Reproduce only the lines from the one containing "5h50, accompanies the frame that follows." through the one containing "Displayed: 1h17", inclusive, swapping "Displayed" for "Shown" and leaving all else intact.

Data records
↓↓↓

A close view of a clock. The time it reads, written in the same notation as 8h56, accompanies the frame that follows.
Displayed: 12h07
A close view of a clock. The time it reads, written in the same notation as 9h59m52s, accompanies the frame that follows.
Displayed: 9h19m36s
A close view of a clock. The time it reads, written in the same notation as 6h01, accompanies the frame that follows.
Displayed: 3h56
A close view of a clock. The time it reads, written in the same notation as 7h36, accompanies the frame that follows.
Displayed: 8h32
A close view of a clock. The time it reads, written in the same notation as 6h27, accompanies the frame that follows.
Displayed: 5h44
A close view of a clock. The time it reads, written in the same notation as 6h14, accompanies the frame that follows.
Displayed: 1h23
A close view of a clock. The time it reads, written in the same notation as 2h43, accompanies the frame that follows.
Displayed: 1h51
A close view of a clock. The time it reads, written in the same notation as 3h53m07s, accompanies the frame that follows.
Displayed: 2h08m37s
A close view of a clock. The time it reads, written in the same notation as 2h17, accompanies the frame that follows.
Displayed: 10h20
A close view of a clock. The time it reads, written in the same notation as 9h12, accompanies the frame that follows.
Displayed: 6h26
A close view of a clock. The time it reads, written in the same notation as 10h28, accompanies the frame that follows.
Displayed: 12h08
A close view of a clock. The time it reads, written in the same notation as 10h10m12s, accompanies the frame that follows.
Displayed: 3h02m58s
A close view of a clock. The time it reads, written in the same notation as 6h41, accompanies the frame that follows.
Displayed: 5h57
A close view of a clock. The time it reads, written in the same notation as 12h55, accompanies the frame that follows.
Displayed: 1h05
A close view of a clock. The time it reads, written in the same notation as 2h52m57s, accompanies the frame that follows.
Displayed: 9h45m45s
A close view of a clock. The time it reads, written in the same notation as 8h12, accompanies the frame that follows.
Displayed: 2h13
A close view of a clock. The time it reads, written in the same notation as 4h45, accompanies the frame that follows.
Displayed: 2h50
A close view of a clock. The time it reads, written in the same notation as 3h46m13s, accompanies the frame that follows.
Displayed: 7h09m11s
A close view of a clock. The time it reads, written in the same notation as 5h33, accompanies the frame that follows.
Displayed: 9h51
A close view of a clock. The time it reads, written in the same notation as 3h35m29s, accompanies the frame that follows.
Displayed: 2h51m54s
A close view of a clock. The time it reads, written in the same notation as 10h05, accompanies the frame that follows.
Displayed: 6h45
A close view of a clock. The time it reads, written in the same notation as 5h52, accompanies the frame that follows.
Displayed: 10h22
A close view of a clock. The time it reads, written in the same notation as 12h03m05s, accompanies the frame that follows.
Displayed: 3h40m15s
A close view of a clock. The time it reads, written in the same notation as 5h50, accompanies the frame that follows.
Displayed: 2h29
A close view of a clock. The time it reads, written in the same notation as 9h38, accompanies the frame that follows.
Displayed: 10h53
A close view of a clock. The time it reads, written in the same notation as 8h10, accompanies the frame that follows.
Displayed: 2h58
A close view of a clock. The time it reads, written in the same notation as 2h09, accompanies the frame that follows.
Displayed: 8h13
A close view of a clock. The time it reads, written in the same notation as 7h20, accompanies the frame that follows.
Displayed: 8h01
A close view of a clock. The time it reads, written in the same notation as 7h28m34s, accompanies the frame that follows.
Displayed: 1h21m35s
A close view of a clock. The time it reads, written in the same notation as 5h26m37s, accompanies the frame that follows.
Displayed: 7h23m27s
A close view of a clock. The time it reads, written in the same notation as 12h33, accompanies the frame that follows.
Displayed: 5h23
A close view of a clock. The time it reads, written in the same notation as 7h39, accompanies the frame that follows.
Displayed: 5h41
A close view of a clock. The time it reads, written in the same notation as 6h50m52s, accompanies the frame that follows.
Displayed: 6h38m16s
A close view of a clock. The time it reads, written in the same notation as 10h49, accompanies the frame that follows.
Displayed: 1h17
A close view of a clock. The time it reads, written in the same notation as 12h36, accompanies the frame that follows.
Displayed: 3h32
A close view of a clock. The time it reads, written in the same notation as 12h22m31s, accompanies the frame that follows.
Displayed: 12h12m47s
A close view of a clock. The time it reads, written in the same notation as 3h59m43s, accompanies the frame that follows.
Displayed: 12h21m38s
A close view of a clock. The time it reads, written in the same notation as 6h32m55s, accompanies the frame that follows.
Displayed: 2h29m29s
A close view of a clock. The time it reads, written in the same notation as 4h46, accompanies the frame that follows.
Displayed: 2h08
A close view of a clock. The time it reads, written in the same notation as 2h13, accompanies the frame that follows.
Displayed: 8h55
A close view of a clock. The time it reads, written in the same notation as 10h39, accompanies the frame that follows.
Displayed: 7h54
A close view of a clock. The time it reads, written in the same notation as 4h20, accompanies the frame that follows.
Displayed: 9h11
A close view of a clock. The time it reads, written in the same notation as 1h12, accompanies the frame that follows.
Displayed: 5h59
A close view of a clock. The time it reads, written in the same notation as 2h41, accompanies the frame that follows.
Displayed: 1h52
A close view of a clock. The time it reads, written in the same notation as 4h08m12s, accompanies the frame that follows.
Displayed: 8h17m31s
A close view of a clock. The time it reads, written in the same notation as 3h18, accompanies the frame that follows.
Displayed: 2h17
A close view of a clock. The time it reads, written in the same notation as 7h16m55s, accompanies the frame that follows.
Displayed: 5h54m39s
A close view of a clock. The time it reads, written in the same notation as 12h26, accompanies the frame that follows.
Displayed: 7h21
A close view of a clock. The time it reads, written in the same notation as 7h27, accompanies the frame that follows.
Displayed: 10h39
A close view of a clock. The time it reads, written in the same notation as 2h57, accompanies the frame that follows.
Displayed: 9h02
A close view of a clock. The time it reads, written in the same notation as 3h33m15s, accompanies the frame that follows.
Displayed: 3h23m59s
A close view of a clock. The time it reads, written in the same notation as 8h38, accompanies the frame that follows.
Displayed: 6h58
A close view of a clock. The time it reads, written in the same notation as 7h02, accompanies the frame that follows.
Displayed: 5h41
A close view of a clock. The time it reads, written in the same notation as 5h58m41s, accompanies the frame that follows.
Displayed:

↑↑↑

### Expected answer
A close view of a clock. The time it reads, written in the same notation as 5h50, accompanies the frame that follows.
Shown: 2h29
A close view of a clock. The time it reads, written in the same notation as 9h38, accompanies the frame that follows.
Shown: 10h53
A close view of a clock. The time it reads, written in the same notation as 8h10, accompanies the frame that follows.
Shown: 2h58
A close view of a clock. The time it reads, written in the same notation as 2h09, accompanies the frame that follows.
Shown: 8h13
A close view of a clock. The time it reads, written in the same notation as 7h20, accompanies the frame that follows.
Shown: 8h01
A close view of a clock. The time it reads, written in the same notation as 7h28m34s, accompanies the frame that follows.
Shown: 1h21m35s
A close view of a clock. The time it reads, written in the same notation as 5h26m37s, accompanies the frame that follows.
Shown: 7h23m27s
A close view of a clock. The time it reads, written in the same notation as 12h33, accompanies the frame that follows.
Shown: 5h23
A close view of a clock. The time it reads, written in the same notation as 7h39, accompanies the frame that follows.
Shown: 5h41
A close view of a clock. The time it reads, written in the same notation as 6h50m52s, accompanies the frame that follows.
Shown: 6h38m16s
A close view of a clock. The time it reads, written in the same notation as 10h49, accompanies the frame that follows.
Shown: 1h17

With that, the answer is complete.